WONOGIRI — Gerai KDKMP yang sempat menjadi perhatian publik setelah diresmikan Presiden Prabowo Subianto di Wonogiri ternyata masih tutup hingga saat ini. Warga yang berharap bisa membeli minyak goreng dan bahan pangan murah dari gerai tersebut justru mendapati pintu masih terkunci.
Kepala Dinas Koperasi dan UKM Wonogiri, Sunardi, menyebutkan bahwa proses persiapan operasional gerai masih berjalan. "Masih ada beberapa sarana prasarana yang perlu dilengkapi. Selain itu, petugas yang akan menjaga gerai juga masih dalam proses pelatihan," ujarnya saat ditemui di kantornya, Selasa (11/2/2025).
Menurut Sunardi, gerai KDKMP di Wonogiri sebenarnya sudah menerima pasokan awal minyak goreng dan beberapa komoditas pangan. Namun, tanpa sarana penyimpanan yang memadai dan petugas yang terlatih, pihaknya tidak mau mengambil risiko membuka gerai sebelum semuanya siap.
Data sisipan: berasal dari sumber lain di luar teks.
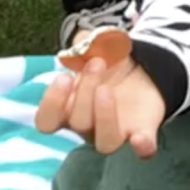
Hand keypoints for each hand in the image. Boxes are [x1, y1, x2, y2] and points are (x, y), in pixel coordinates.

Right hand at [34, 54, 165, 155]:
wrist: (143, 70)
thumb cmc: (108, 65)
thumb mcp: (95, 48)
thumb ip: (84, 44)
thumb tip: (82, 41)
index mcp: (68, 110)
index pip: (47, 122)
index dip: (51, 104)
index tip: (63, 77)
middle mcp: (88, 127)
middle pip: (78, 123)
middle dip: (84, 91)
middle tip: (97, 63)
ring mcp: (115, 133)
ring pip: (104, 142)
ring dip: (103, 116)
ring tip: (106, 89)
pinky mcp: (142, 132)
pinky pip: (142, 149)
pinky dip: (141, 145)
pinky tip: (139, 139)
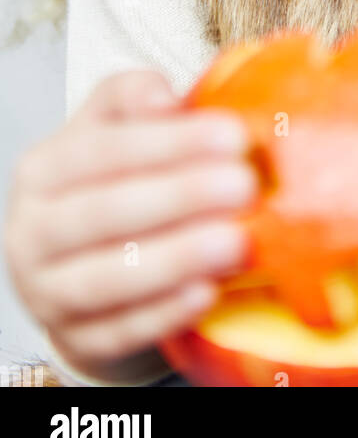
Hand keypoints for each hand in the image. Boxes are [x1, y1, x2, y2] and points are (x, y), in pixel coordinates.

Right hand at [3, 68, 258, 374]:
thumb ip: (134, 98)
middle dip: (181, 196)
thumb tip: (164, 97)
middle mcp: (32, 232)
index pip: (103, 151)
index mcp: (43, 171)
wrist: (82, 266)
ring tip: (237, 241)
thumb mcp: (112, 128)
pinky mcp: (76, 340)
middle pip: (105, 213)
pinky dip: (165, 313)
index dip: (170, 142)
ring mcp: (47, 293)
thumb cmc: (111, 183)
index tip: (234, 135)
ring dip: (177, 258)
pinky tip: (208, 293)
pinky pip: (120, 330)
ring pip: (108, 277)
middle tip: (245, 186)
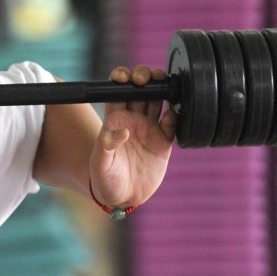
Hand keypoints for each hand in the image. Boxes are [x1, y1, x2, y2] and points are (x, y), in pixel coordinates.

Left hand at [89, 65, 176, 209]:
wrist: (122, 198)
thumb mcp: (100, 163)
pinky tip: (175, 114)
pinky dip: (177, 114)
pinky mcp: (163, 142)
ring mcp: (149, 129)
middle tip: (149, 78)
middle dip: (146, 77)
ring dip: (164, 88)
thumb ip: (107, 145)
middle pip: (142, 89)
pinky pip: (174, 122)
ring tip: (168, 86)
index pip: (118, 91)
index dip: (122, 78)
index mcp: (114, 120)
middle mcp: (133, 120)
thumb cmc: (104, 179)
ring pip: (159, 100)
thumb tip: (122, 130)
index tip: (125, 77)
Gerai KDKMP dirancang sebagai tempat masyarakat desa bisa membeli minyak goreng dengan harga di bawah pasar, serta bahan pokok lainnya seperti beras dan gula pasir. Program ini merupakan bagian dari upaya pemerintah menjaga stabilitas harga dan ketahanan pangan di tingkat desa.
Pembelian di gerai ini dibatasi untuk warga desa setempat yang terdaftar. Tujuannya agar subsidi tepat sasaran dan tidak dimanfaatkan oleh oknum pengecer. "Nantinya setiap pembeli akan menunjukkan kartu identitas atau kartu keluarga," tambah Sunardi.
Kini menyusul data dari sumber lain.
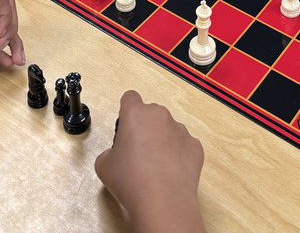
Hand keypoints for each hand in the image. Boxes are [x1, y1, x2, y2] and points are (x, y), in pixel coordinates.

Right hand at [95, 90, 205, 232]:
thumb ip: (109, 152)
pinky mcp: (195, 146)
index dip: (126, 110)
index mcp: (135, 114)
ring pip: (168, 130)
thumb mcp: (104, 166)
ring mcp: (181, 129)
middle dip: (145, 128)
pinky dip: (178, 156)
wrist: (162, 202)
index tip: (126, 127)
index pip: (130, 97)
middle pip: (150, 114)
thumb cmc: (130, 181)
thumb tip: (117, 156)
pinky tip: (171, 175)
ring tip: (156, 169)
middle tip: (138, 154)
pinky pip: (184, 146)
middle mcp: (160, 115)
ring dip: (163, 142)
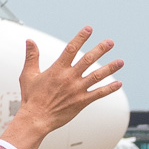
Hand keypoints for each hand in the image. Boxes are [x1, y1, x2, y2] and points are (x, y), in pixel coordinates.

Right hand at [4, 28, 123, 148]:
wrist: (36, 119)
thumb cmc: (31, 98)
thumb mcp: (28, 75)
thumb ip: (31, 57)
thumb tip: (30, 41)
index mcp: (57, 69)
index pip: (71, 48)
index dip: (81, 37)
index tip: (89, 29)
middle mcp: (69, 77)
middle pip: (88, 59)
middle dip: (101, 49)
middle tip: (110, 42)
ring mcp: (77, 89)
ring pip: (97, 75)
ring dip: (110, 68)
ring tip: (120, 61)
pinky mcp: (81, 101)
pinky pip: (98, 93)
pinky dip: (109, 89)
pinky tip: (118, 83)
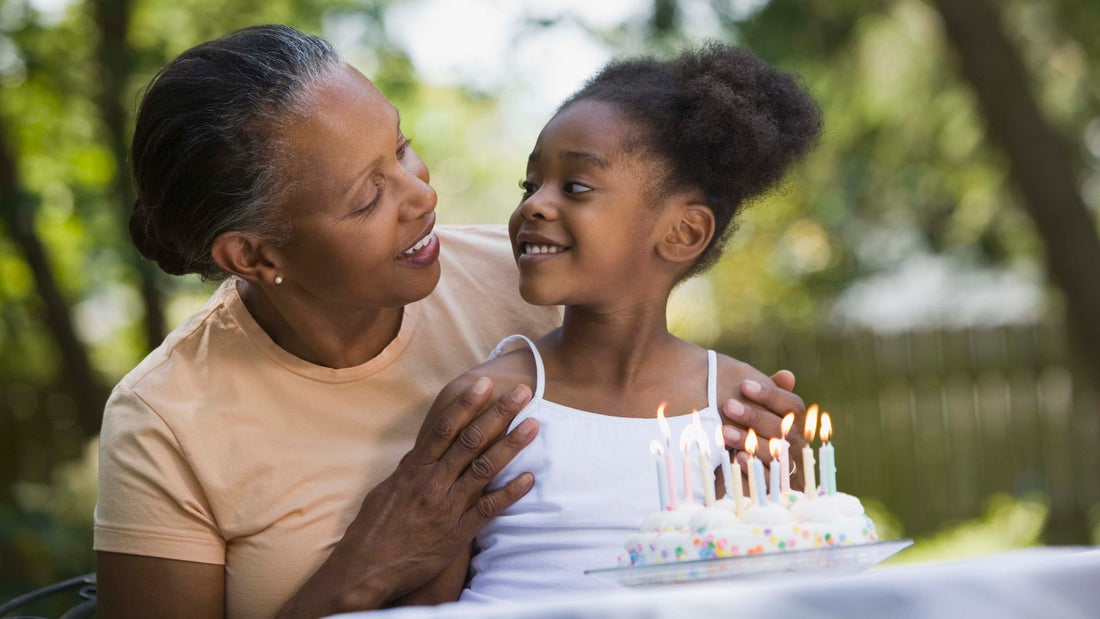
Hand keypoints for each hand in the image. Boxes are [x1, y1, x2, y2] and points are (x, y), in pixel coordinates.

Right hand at [278, 378, 536, 616]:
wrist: (366, 569)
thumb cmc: (374, 529)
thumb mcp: (386, 490)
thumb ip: (409, 470)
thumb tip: (422, 452)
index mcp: (415, 469)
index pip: (444, 428)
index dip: (466, 403)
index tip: (484, 383)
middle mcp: (434, 483)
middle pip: (471, 440)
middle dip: (498, 414)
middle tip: (523, 392)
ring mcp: (448, 507)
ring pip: (485, 469)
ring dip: (512, 445)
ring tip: (533, 425)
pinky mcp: (458, 532)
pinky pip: (489, 509)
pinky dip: (511, 493)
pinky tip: (530, 479)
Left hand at [720, 370, 806, 488]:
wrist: (744, 480)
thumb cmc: (752, 439)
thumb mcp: (758, 418)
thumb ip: (770, 397)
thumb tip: (788, 375)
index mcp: (796, 425)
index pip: (793, 406)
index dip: (771, 394)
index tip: (744, 385)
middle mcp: (796, 446)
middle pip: (783, 428)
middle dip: (754, 415)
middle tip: (727, 405)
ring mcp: (789, 469)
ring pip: (776, 452)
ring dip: (749, 440)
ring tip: (724, 431)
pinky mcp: (777, 489)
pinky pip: (769, 478)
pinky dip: (753, 466)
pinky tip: (737, 456)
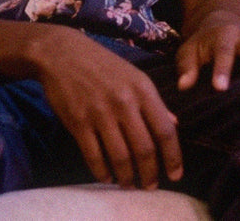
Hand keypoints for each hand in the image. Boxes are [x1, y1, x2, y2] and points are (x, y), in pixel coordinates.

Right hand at [34, 30, 181, 189]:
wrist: (63, 54)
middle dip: (150, 173)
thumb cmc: (104, 65)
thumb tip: (174, 123)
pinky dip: (102, 172)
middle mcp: (125, 103)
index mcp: (143, 90)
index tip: (176, 174)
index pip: (165, 130)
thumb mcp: (135, 76)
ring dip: (127, 177)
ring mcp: (100, 113)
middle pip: (144, 148)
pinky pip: (93, 155)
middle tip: (150, 186)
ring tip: (129, 184)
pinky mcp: (77, 122)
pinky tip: (107, 177)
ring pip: (120, 156)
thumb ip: (154, 102)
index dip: (173, 156)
Sejumlah warga di Kecamatan Wonogiri mengaku sudah mendengar kabar peresmian gerai tersebut. "Katanya sudah diresmikan presiden, tapi kok masih tutup? Padahal kami butuh minyak goreng murah," ujar Siti, seorang ibu rumah tangga di Kelurahan Giriwono.
Dinas berjanji akan mempercepat proses penyelesaian sarana prasarana dan pelatihan. "Kami targetkan dalam waktu dekat gerai sudah bisa beroperasi. Mohon kesabaran warga," kata Sunardi.
Belum ada kepastian tanggal pasti pembukaan gerai KDKMP di Wonogiri. Dinas masih menunggu seluruh persiapan rampung sebelum memberikan pengumuman resmi ke masyarakat.